You need the following on your PATH:

• doctl — DigitalOcean CLI
• helm ≥ 3.x
• kubectl
• Docker (for building the Styrmin image)
• uv (for running styrminctl)

You also need:

• A DigitalOcean account with billing enabled.
• A registered domain (this guide uses demo.styrmin.app for the control plane and *.styrmin.io for applications — substitute your own).
• A container registry that DOKS can pull from. The README uses an OVH Cloud registry; any public or DOKS-reachable private registry works.

1. Authenticate with DigitalOcean

doctl auth init

2. Create a Spaces bucket for Velero backups

Velero stores backup data in an S3-compatible object store. Create a Spaces bucket in the same region as your cluster (this guide uses ams3).

1. Create the bucket — for example named styrmin-velero — from the DigitalOcean control panel.

2. Create scoped Spaces access keys with doctl:

   doctl spaces keys create styrmin-velero-key \
     --grants 'bucket=styrmin-velero;permission=readwrite'

Record the returned Access Key and Secret Key. You'll need them in step 11.

3. One-time infrastructure setup

You'll provision two load balancers and one Kubernetes cluster. The load balancers are created before the cluster so their IDs can be passed in when Traefik is installed — DOKS will then adopt them via the kubernetes.digitalocean.com/load-balancer-id annotation rather than provisioning a new one per Service.

3a. Front load balancer (Styrmin control plane)

doctl compute load-balancer create \
  --name ams3-load-balancer-styrmin-front \
  --region ams3 \
  --size lb-small \
  --forwarding-rules entry_protocol:tcp,entry_port:80,target_protocol:tcp,target_port:80 \
  --health-check protocol:http,port:80,path:/,check_interval_seconds:10,response_timeout_seconds:5,healthy_threshold:5,unhealthy_threshold:3

Record the returned ID and IP — referred to as <FRONT_LB_ID> and <FRONT_LB_IP> below.

3b. Apps load balancer (application ingress)

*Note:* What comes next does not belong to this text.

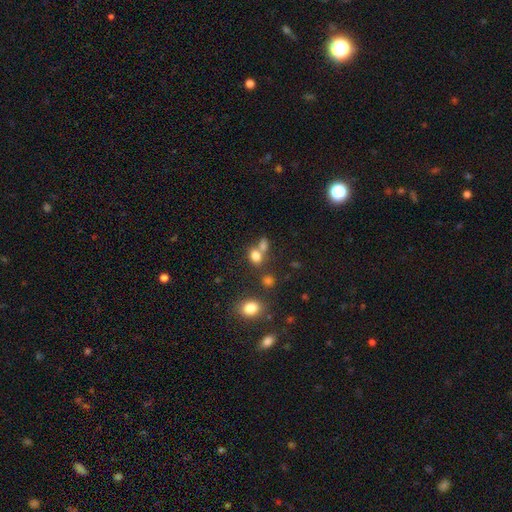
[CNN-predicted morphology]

doctl compute load-balancer create \
  --name ams3-load-balancer-styrmin-apps \
  --region ams3 \
  --size lb-small \
  --forwarding-rules entry_protocol:tcp,entry_port:80,target_protocol:tcp,target_port:80 \
  --health-check protocol:http,port:80,path:/,check_interval_seconds:10,response_timeout_seconds:5,healthy_threshold:5,unhealthy_threshold:3

Record the returned ID and IP — referred to as <APPS_LB_ID> and <APPS_LB_IP> below.

3c. DNS

Configure the following DNS records at your registrar:

Record	Type	Target
demo.styrmin.app	A	<FRONT_LB_IP>
*.styrmin.io	A	<APPS_LB_IP>

If you use your own hostnames, substitute them in every subsequent step (including step 9 where the FQDN suffix is recorded on the Cluster).

3d. Kubernetes cluster

doctl kubernetes cluster create styrmin-demo \
  --region ams3 \
  --version 1.35.1-do.0 \
  --node-pool "name=worker-pool;size=s-2vcpu-4gb;count=2"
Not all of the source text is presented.